Material for this task ▸

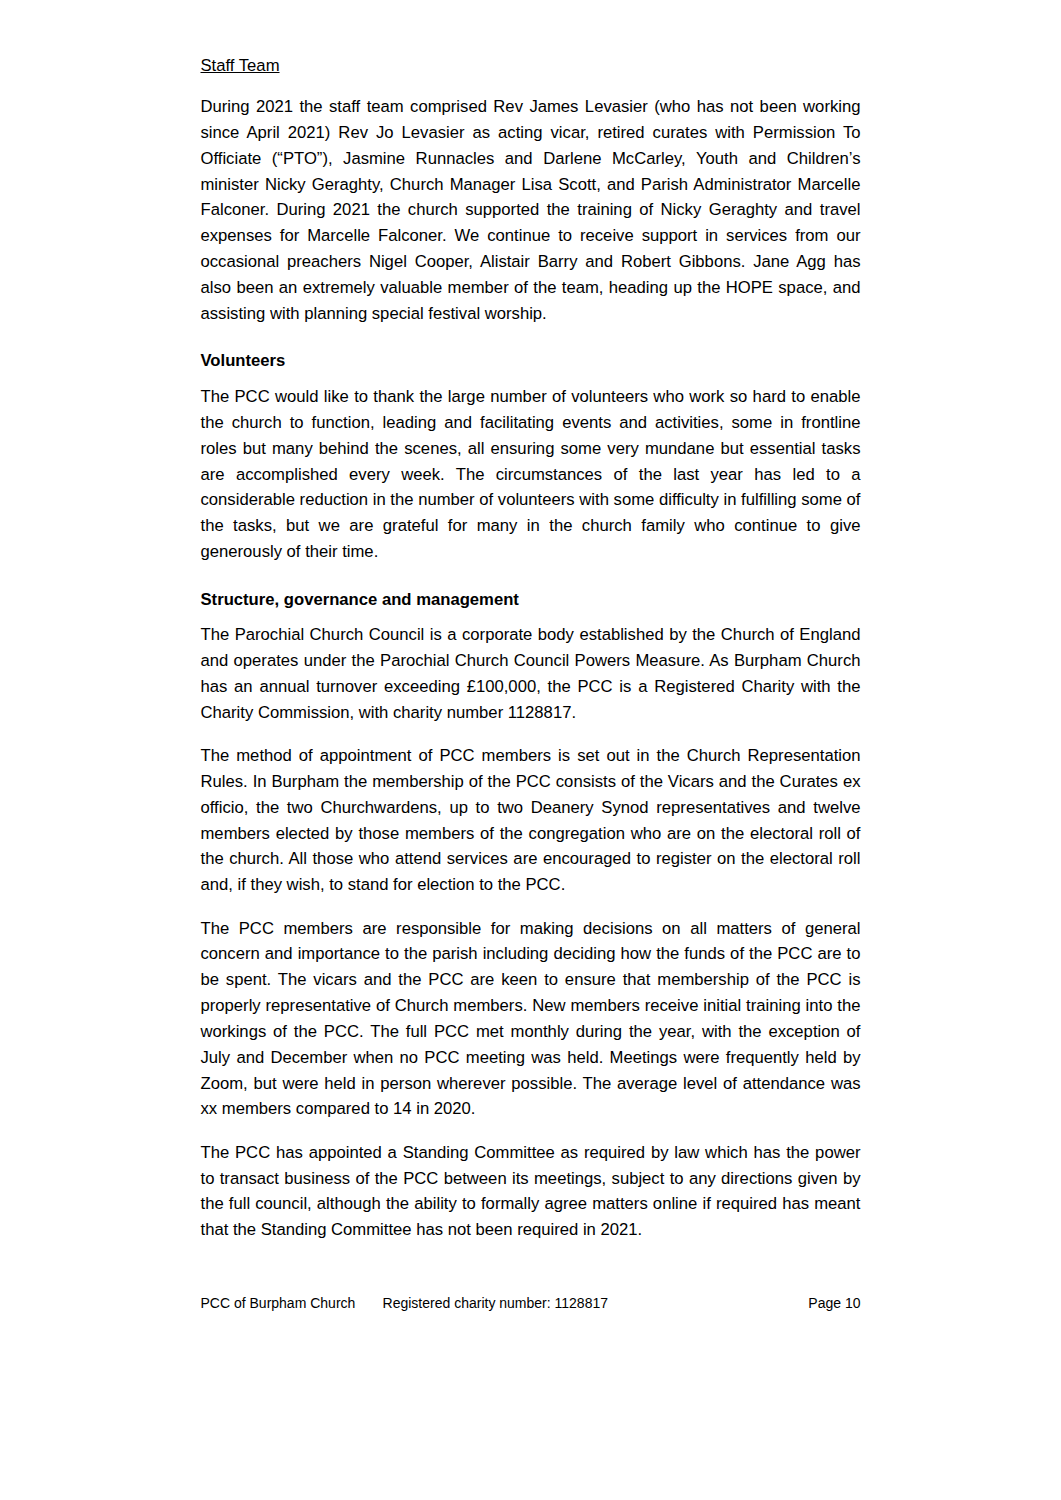Staff Team
During 2021 the staff team comprised Rev James Levasier (who has not been working since April 2021) Rev Jo Levasier as acting vicar, retired curates with Permission To Officiate (“PTO”), Jasmine Runnacles and Darlene McCarley, Youth and Children’s minister Nicky Geraghty, Church Manager Lisa Scott, and Parish Administrator Marcelle Falconer. During 2021 the church supported the training of Nicky Geraghty and travel expenses for Marcelle Falconer. We continue to receive support in services from our occasional preachers Nigel Cooper, Alistair Barry and Robert Gibbons. Jane Agg has also been an extremely valuable member of the team, heading up the HOPE space, and assisting with planning special festival worship.
Volunteers
The PCC would like to thank the large number of volunteers who work so hard to enable the church to function, leading and facilitating events and activities, some in frontline roles but many behind the scenes, all ensuring some very mundane but essential tasks are accomplished every week. The circumstances of the last year has led to a considerable reduction in the number of volunteers with some difficulty in fulfilling some of the tasks, but we are grateful for many in the church family who continue to give generously of their time.
Structure, governance and management
The Parochial Church Council is a corporate body established by the Church of England and operates under the Parochial Church Council Powers Measure. As Burpham Church has an annual turnover exceeding £100,000, the PCC is a Registered Charity with the Charity Commission, with charity number 1128817.
The method of appointment of PCC members is set out in the Church Representation Rules. In Burpham the membership of the PCC consists of the Vicars and the Curates ex officio, the two Churchwardens, up to two Deanery Synod representatives and twelve members elected by those members of the congregation who are on the electoral roll of the church. All those who attend services are encouraged to register on the electoral roll and, if they wish, to stand for election to the PCC.
The PCC members are responsible for making decisions on all matters of general concern and importance to the parish including deciding how the funds of the PCC are to be spent. The vicars and the PCC are keen to ensure that membership of the PCC is properly representative of Church members. New members receive initial training into the workings of the PCC. The full PCC met monthly during the year, with the exception of July and December when no PCC meeting was held. Meetings were frequently held by Zoom, but were held in person wherever possible. The average level of attendance was xx members compared to 14 in 2020.
The PCC has appointed a Standing Committee as required by law which has the power to transact business of the PCC between its meetings, subject to any directions given by the full council, although the ability to formally agree matters online if required has meant that the Standing Committee has not been required in 2021.
PCC of Burpham Church Registered charity number: 1128817 Page 10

Problem to work on ▸ Now reproduce all of the entries precisely, with no pictures in the copy.

Written solution ▸
Staff Team
During 2021 the staff team comprised Rev James Levasier (who has not been working since April 2021) Rev Jo Levasier as acting vicar, retired curates with Permission To Officiate (“PTO”), Jasmine Runnacles and Darlene McCarley, Youth and Children’s minister Nicky Geraghty, Church Manager Lisa Scott, and Parish Administrator Marcelle Falconer. During 2021 the church supported the training of Nicky Geraghty and travel expenses for Marcelle Falconer. We continue to receive support in services from our occasional preachers Nigel Cooper, Alistair Barry and Robert Gibbons. Jane Agg has also been an extremely valuable member of the team, heading up the HOPE space, and assisting with planning special festival worship.
Volunteers
The PCC would like to thank the large number of volunteers who work so hard to enable the church to function, leading and facilitating events and activities, some in frontline roles but many behind the scenes, all ensuring some very mundane but essential tasks are accomplished every week. The circumstances of the last year has led to a considerable reduction in the number of volunteers with some difficulty in fulfilling some of the tasks, but we are grateful for many in the church family who continue to give generously of their time.
Structure, governance and management
The Parochial Church Council is a corporate body established by the Church of England and operates under the Parochial Church Council Powers Measure. As Burpham Church has an annual turnover exceeding £100,000, the PCC is a Registered Charity with the Charity Commission, with charity number 1128817.
The method of appointment of PCC members is set out in the Church Representation Rules. In Burpham the membership of the PCC consists of the Vicars and the Curates ex officio, the two Churchwardens, up to two Deanery Synod representatives and twelve members elected by those members of the congregation who are on the electoral roll of the church. All those who attend services are encouraged to register on the electoral roll and, if they wish, to stand for election to the PCC.
The PCC members are responsible for making decisions on all matters of general concern and importance to the parish including deciding how the funds of the PCC are to be spent. The vicars and the PCC are keen to ensure that membership of the PCC is properly representative of Church members. New members receive initial training into the workings of the PCC. The full PCC met monthly during the year, with the exception of July and December when no PCC meeting was held. Meetings were frequently held by Zoom, but were held in person wherever possible. The average level of attendance was xx members compared to 14 in 2020.
The PCC has appointed a Standing Committee as required by law which has the power to transact business of the PCC between its meetings, subject to any directions given by the full council, although the ability to formally agree matters online if required has meant that the Standing Committee has not been required in 2021.
PCC of Burpham Church Registered charity number: 1128817 Page 10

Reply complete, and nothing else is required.